Doug: The legal principle which legitimizes the draft so long as it’s collectively bargained with the MLBPA is shaky enough under normal circumstances. If a club used its draft rights just to screw some randomly selected prospect out of a year’s development, I think a court would step in. More likely, the club would just lowball him and claim “we couldn’t reach agreement,” accomplishing the same thing through more acceptable means.

Mark: If a team honestly believes that #1 draft picks are not worth the bonuses that they demand (leaving aside whether you agree with this), a team should not be compelled to make a pick. I agree with Dave that what the Reds did was wrong, but the team ought to be able to just say “pass”. I am sure there would be P.R. problems with this, but if you are confident in your opinions you ought to be able to stand up and explain them confidently.

The whole idea of the draft is ridiculous.

Chris Kahrl: (Couldn’t the Giants simply keep their pick) for the following season or two? One of the Giants’ basic problems is a shortage of goodies to offer to fix their problems in-season.

Will Carroll: Success cycle or not, I think we also have to look at the Giants as the ultimate win-now team with Bonds a one- or two-year proposition. While we can debate Tucker’s contribution, it will certainly be more that a low first-round pick.

Jonah: Michael Tucker? You mean the same Michael Tucker who finished three runs above replacement level last year, right?

The forfeiting of the picks is questionable. Signing Michael Tucker to a two-year, $3.5 million contract in the first place is almost Neifi-riffic.

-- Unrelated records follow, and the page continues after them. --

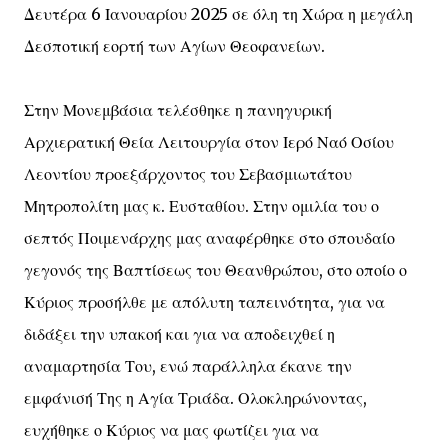
Δευτέρα 6 Ιανουαρίου 2025 σε όλη τη Χώρα η μεγάλη
Δεσποτική εορτή των Αγίων Θεοφανείων.
Στην Μονεμβάσια τελέσθηκε η πανηγυρική
Αρχιερατική Θεία Λειτουργία στον Ιερό Ναό Οσίου
Λεοντίου προεξάρχοντος του Σεβασμιωτάτου
Μητροπολίτη μας κ. Ευσταθίου. Στην ομιλία του ο
σεπτός Ποιμενάρχης μας αναφέρθηκε στο σπουδαίο
γεγονός της Βαπτίσεως του Θεανθρώπου, στο οποίο ο
Κύριος προσήλθε με απόλυτη ταπεινότητα, για να
διδάξει την υπακοή και για να αποδειχθεί η
αναμαρτησία Του, ενώ παράλληλα έκανε την
εμφάνισή Της η Αγία Τριάδα. Ολοκληρώνοντας,
ευχήθηκε ο Κύριος να μας φωτίζει για να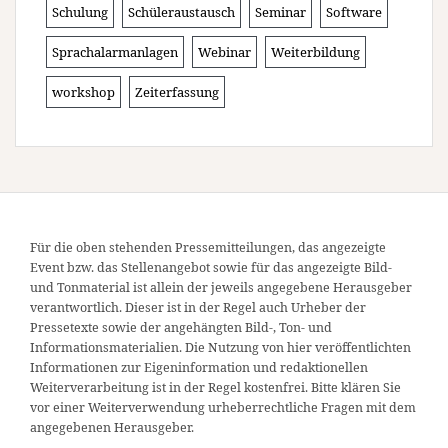
Schulung
Schüleraustausch
Seminar
Software
Sprachalarmanlagen
Webinar
Weiterbildung
workshop
Zeiterfassung
Für die oben stehenden Pressemitteilungen, das angezeigte
Event bzw. das Stellenangebot sowie für das angezeigte Bild-
und Tonmaterial ist allein der jeweils angegebene Herausgeber
verantwortlich. Dieser ist in der Regel auch Urheber der
Pressetexte sowie der angehängten Bild-, Ton- und
Informationsmaterialien. Die Nutzung von hier veröffentlichten
Informationen zur Eigeninformation und redaktionellen
Weiterverarbeitung ist in der Regel kostenfrei. Bitte klären Sie
vor einer Weiterverwendung urheberrechtliche Fragen mit dem
angegebenen Herausgeber.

Will: Right, but using last year’s pick (which went to Oakland and I think became Bryan Snyder), his MLEqA was .188. Tucker was a .253. In a very win-now mode, one can make a sliver of sense from this.

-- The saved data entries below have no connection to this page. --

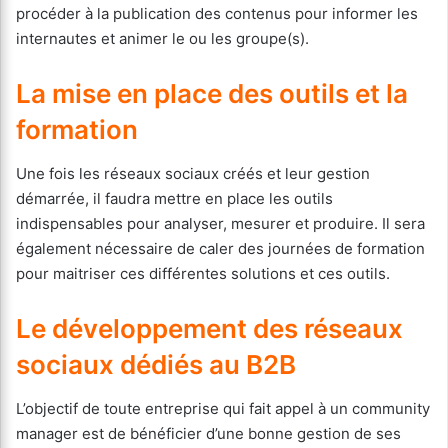
procéder à la publication des contenus pour informer les
internautes et animer le ou les groupe(s).
La mise en place des outils et la
formation
Une fois les réseaux sociaux créés et leur gestion
démarrée, il faudra mettre en place les outils
indispensables pour analyser, mesurer et produire. Il sera
également nécessaire de caler des journées de formation
pour maitriser ces différentes solutions et ces outils.
Le développement des réseaux
sociaux dédiés au B2B
L’objectif de toute entreprise qui fait appel à un community
manager est de bénéficier d’une bonne gestion de ses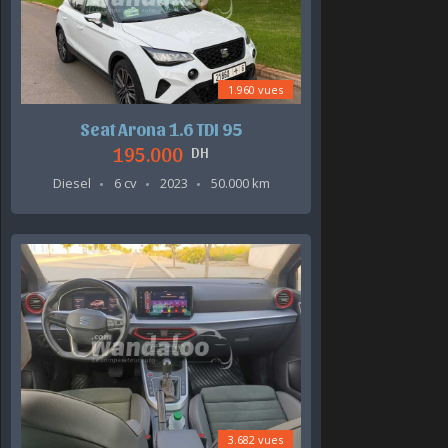
1.960 vues
Seat Arona 1.6 TDI 95
195.000
DH
Diesel
6 cv
2023
50.000 km
3.682 vues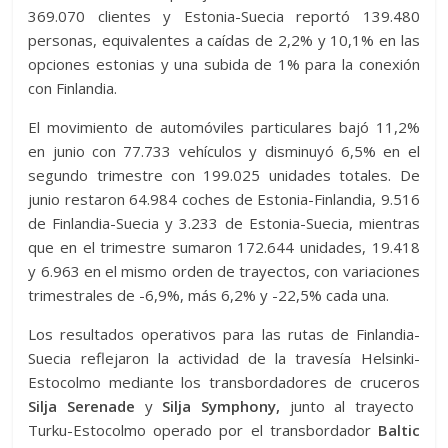
369.070 clientes y Estonia-Suecia reportó 139.480
personas, equivalentes a caídas de 2,2% y 10,1% en las
opciones estonias y una subida de 1% para la conexión
con Finlandia.
El movimiento de automóviles particulares bajó 11,2%
en junio con 77.733 vehículos y disminuyó 6,5% en el
segundo trimestre con 199.025 unidades totales. De
junio restaron 64.984 coches de Estonia-Finlandia, 9.516
de Finlandia-Suecia y 3.233 de Estonia-Suecia, mientras
que en el trimestre sumaron 172.644 unidades, 19.418
y 6.963 en el mismo orden de trayectos, con variaciones
trimestrales de -6,9%, más 6,2% y -22,5% cada una.
Los resultados operativos para las rutas de Finlandia-
Suecia reflejaron la actividad de la travesía Helsinki-
Estocolmo mediante los transbordadores de cruceros
Silja Serenade
y
Silja Symphony,
junto al trayecto
Turku-Estocolmo operado por el transbordador
Baltic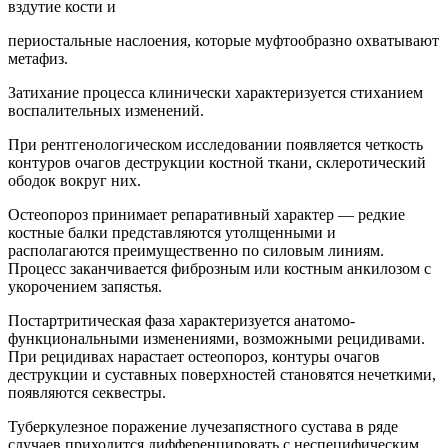
вздутие кости и
периостальные наслоения, которые муфтообразно охватывают
метафиз.
Затихание процесса клинически характеризуется стиханием
воспалительных изменений.
При рентгенологическом исследовании появляется четкость
контуров очагов деструкции костной ткани, склеротический
ободок вокруг них.
Остеопороз принимает репаративный характер — редкие
костные балки представляются утолщенными и
располагаются преимущественно по силовым линиям.
Процесс заканчивается фиброзным или костным анкилозом с
укорочением запястья.
Постартритическая фаза характеризуется анатомо-
функциональными изменениями, возможными рецидивами.
При рецидивах нарастает остеопороз, контуры очагов
деструкции и суставных поверхностей становятся нечеткими,
появляются секвестры.
Туберкулезное поражение лучезапястного сустава в ряде
случаев приходится дифференцировать с неспецифическим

Jonah: There are better versions of Tucker that are now available and more to come once the non-tenders are complete, all of whom will cost the same or less than Tucker’s two years, $3.5 mil. The Giants could have drafted Jonah Keri from Concordia University with their #1 pick and paid him $100 to fetch coffee if they deliberately wanted to lose the pick, then added a player who can help them more than Tucker. If their intent is to win now, they botched this…it was basically a compromise on talent for the sake of avoiding a payout.

Joe’s right: baseball’s getting suckier and suckier. At first revenue-sharing looked like the only disincentive for teams to do their best to make good decisions and win. Now the reasons to not try, or to deliberately suck, are increasing by the day.